Im Übrigen weist der Senat ergänzend darauf hin, dass selbst bei einer rückschauenden Betrachtungsweise vorliegend nicht anders zu entscheiden wäre. Zwar hat der Kläger selbst Widerspruch eingelegt, es findet sich jedoch in den Verwaltungsvorgängen des Beklagten kein Hinweis darauf, dass der Beklagte auf diesen Widerspruch reagiert hat. Erst nachdem der Verfahrensbevollmächtigte des Klägers sich als Rechtsanwalt im Verfahren unter Vorlage einer Vollmacht gemeldet hatte, erfolgte sehr zeitnah eine Reaktion durch den Beklagten in Gestalt einer Eingangsbestätigung und in Gestalt eines Abhilfebescheides. Solche Reaktionen fanden im Hinblick auf den Widerspruch des Klägers selbst indessen nicht statt.

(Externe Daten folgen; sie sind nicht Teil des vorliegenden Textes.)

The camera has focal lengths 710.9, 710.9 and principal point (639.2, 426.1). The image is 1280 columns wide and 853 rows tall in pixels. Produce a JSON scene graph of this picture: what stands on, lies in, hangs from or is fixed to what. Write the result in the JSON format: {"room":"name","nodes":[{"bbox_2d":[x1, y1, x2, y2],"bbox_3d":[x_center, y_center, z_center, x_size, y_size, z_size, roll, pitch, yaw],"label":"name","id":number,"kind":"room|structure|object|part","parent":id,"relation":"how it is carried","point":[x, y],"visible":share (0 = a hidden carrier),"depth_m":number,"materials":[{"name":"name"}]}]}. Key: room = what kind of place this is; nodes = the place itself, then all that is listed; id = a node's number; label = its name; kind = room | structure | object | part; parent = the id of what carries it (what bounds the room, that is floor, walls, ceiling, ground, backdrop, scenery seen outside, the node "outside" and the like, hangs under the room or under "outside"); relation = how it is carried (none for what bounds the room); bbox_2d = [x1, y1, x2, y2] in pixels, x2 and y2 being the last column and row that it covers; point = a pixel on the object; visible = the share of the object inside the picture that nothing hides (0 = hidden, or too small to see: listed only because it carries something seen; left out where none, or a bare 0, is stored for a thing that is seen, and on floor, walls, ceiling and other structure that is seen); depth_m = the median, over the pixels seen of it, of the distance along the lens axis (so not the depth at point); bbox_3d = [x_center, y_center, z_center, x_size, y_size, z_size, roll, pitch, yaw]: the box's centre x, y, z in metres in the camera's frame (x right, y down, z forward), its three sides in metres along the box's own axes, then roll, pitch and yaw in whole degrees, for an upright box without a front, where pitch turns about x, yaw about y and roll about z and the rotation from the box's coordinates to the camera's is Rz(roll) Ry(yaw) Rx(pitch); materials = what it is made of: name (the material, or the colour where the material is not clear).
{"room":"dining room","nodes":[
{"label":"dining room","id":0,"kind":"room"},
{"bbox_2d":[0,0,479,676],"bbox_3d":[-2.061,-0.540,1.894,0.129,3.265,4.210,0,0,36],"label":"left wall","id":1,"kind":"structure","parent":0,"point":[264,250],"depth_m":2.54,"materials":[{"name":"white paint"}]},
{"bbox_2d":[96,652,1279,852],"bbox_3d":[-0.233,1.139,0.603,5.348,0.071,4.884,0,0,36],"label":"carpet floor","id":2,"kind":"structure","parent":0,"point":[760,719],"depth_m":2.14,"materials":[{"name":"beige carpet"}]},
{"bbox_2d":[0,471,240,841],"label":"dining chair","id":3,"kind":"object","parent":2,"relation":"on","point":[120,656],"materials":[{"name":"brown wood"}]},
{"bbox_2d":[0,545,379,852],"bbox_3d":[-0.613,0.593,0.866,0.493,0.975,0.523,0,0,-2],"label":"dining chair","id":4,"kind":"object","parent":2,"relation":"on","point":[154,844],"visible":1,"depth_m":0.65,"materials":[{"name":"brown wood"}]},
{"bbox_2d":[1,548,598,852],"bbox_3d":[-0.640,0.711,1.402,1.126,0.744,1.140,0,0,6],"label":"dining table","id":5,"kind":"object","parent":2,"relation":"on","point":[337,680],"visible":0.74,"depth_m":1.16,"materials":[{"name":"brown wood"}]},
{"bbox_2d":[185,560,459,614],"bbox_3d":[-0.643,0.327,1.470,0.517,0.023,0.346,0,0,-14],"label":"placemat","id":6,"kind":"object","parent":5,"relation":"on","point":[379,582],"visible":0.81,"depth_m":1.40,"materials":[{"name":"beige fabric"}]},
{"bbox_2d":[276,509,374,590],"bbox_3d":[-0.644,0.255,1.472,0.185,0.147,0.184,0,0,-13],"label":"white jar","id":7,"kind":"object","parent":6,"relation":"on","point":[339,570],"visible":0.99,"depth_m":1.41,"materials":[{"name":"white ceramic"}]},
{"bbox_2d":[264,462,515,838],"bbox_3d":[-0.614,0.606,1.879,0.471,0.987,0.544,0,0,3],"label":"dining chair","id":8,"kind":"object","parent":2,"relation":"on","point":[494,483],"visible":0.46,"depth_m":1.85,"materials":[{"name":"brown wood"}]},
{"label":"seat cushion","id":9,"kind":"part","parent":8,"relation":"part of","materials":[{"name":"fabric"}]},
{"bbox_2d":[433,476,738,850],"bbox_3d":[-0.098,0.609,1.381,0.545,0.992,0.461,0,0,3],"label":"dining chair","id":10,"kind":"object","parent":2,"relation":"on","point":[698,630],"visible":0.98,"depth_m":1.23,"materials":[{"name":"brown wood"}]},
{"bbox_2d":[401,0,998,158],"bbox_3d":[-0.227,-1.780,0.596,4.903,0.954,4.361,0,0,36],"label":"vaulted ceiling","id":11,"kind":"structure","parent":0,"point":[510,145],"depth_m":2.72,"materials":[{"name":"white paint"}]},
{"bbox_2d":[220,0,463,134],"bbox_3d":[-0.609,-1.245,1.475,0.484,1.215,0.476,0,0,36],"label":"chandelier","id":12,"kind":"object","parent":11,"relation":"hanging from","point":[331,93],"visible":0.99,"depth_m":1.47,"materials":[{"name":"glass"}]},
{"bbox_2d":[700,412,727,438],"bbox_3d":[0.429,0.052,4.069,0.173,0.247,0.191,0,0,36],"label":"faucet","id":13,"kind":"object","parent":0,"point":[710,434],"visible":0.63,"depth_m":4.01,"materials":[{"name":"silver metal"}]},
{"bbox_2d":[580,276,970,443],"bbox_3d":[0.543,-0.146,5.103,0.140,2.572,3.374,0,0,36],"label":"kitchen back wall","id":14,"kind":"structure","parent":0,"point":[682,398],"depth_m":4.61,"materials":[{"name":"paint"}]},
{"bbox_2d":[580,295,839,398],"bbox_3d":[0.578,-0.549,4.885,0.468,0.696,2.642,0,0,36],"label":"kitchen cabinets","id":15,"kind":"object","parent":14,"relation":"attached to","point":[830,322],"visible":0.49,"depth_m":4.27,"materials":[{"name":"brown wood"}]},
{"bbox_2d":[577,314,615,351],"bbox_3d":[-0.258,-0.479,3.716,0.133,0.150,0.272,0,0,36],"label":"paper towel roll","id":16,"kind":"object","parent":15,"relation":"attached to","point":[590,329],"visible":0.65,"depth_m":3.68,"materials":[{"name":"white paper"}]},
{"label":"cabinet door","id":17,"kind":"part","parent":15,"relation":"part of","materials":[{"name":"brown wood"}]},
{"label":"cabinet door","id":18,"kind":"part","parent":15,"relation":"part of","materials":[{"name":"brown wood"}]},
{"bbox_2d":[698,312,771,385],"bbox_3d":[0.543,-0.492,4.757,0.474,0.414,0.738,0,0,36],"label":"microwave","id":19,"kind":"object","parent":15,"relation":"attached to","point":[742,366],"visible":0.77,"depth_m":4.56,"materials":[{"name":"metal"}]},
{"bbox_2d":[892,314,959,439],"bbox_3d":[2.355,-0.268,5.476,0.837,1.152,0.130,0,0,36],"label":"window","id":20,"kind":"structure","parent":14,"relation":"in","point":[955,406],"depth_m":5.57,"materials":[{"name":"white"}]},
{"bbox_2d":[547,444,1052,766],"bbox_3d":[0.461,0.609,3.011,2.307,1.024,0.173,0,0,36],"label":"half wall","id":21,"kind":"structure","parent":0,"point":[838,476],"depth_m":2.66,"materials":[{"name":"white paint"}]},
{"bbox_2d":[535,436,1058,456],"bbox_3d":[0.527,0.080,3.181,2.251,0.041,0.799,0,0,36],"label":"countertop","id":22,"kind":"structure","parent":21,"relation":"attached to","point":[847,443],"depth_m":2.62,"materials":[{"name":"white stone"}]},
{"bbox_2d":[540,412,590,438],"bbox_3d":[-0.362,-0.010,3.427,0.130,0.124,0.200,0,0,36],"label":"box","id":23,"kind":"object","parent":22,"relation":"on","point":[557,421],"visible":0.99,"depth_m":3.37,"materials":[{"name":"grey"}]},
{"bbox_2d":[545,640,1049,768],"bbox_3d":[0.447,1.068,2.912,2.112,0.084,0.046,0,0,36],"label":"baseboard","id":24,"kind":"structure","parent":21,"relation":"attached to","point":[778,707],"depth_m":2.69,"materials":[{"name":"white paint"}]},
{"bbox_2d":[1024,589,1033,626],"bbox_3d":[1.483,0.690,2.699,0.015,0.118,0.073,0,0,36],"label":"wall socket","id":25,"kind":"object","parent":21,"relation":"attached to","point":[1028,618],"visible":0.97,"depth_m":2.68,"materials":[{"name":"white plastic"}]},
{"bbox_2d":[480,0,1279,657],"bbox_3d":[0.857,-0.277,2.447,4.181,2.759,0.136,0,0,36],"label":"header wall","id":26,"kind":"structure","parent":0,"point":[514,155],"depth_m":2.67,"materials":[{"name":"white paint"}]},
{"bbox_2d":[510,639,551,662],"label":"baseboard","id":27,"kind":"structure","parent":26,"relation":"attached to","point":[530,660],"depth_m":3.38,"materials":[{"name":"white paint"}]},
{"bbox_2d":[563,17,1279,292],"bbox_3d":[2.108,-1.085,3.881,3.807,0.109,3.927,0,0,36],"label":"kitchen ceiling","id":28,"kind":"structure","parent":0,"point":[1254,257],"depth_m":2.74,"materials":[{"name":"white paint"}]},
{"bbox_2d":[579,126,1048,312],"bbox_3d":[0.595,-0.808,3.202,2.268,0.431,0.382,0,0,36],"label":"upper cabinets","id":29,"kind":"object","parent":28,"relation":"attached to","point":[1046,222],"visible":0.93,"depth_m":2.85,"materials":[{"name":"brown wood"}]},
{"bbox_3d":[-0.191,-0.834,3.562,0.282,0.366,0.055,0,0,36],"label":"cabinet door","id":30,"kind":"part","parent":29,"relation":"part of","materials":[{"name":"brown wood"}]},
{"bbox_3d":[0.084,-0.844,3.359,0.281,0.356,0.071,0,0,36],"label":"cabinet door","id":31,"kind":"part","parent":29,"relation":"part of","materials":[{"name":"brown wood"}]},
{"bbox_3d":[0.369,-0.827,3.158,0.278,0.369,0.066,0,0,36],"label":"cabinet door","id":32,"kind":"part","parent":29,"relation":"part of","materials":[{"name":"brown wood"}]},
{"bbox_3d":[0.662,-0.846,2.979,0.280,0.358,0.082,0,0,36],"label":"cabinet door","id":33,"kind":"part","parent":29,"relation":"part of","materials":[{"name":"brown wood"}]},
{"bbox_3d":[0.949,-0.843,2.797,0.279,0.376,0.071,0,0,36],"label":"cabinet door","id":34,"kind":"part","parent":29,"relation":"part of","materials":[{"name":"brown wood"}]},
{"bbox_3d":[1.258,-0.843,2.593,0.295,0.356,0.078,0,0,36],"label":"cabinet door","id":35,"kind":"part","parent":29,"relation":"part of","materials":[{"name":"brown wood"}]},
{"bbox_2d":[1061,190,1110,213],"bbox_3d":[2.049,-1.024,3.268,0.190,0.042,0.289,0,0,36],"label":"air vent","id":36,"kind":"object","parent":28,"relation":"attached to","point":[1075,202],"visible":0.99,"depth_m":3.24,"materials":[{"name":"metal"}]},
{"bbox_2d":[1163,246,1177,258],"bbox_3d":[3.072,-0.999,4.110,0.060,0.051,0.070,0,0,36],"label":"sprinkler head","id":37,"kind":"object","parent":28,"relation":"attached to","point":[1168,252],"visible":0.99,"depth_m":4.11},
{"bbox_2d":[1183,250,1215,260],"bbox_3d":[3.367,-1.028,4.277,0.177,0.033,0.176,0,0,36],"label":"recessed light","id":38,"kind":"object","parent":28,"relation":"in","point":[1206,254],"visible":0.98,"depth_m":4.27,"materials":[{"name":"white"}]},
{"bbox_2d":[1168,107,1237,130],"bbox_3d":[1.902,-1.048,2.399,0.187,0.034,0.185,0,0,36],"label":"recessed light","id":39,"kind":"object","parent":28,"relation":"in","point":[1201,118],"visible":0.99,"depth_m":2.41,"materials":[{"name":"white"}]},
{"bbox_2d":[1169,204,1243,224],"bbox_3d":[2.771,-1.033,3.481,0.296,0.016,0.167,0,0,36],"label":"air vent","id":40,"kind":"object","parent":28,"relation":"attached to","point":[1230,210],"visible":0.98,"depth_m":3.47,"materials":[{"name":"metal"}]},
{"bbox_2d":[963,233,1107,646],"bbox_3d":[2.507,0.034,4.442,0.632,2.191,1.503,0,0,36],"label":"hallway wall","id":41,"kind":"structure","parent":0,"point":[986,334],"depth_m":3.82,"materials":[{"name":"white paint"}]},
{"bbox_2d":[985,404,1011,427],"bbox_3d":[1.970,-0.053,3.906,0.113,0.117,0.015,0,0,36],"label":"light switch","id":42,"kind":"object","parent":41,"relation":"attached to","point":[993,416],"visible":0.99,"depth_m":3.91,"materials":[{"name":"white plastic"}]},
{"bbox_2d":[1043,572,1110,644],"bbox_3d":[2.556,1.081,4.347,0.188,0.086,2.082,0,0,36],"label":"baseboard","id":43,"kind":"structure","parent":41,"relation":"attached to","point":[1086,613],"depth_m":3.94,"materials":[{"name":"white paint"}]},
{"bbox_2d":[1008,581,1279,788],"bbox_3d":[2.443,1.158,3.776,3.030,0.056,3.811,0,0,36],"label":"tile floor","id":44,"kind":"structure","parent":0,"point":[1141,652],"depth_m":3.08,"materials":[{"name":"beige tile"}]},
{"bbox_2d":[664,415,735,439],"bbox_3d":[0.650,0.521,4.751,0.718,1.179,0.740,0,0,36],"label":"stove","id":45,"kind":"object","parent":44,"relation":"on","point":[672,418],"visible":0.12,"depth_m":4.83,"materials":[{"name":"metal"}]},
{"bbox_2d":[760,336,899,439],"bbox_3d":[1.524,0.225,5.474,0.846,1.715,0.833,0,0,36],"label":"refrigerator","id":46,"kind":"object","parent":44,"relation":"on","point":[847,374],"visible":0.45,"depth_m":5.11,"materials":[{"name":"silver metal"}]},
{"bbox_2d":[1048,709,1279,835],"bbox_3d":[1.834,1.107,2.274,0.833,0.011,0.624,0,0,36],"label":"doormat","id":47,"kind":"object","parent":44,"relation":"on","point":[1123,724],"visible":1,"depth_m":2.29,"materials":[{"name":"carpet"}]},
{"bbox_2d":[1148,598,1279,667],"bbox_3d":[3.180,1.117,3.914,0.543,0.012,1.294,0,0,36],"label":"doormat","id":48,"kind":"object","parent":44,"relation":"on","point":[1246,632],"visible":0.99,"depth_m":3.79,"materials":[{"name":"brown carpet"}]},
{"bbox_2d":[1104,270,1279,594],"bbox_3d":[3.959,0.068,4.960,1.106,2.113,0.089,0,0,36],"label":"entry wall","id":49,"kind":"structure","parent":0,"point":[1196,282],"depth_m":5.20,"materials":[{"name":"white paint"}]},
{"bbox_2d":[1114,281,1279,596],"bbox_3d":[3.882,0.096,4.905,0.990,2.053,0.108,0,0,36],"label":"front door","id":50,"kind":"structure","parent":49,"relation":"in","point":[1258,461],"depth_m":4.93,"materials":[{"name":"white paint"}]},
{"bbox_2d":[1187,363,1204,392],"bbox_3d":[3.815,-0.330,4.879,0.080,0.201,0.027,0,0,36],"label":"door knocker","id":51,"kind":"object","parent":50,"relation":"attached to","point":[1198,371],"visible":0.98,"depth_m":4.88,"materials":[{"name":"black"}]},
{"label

Auch bei rückschauender Betrachtungsweise war objektiv die Zuziehung eines Bevollmächtigten notwendig, um das Verfahren voranzubringen.
Die Kostenentscheidung beruht auf § 193 SGG und entspricht dem Ausgang des Verfahrens in der Sache selbst.
Die Revision war nicht zuzulassen, Zulassungsgründe nach § 160 Abs. 2 SGG liegen nicht vor.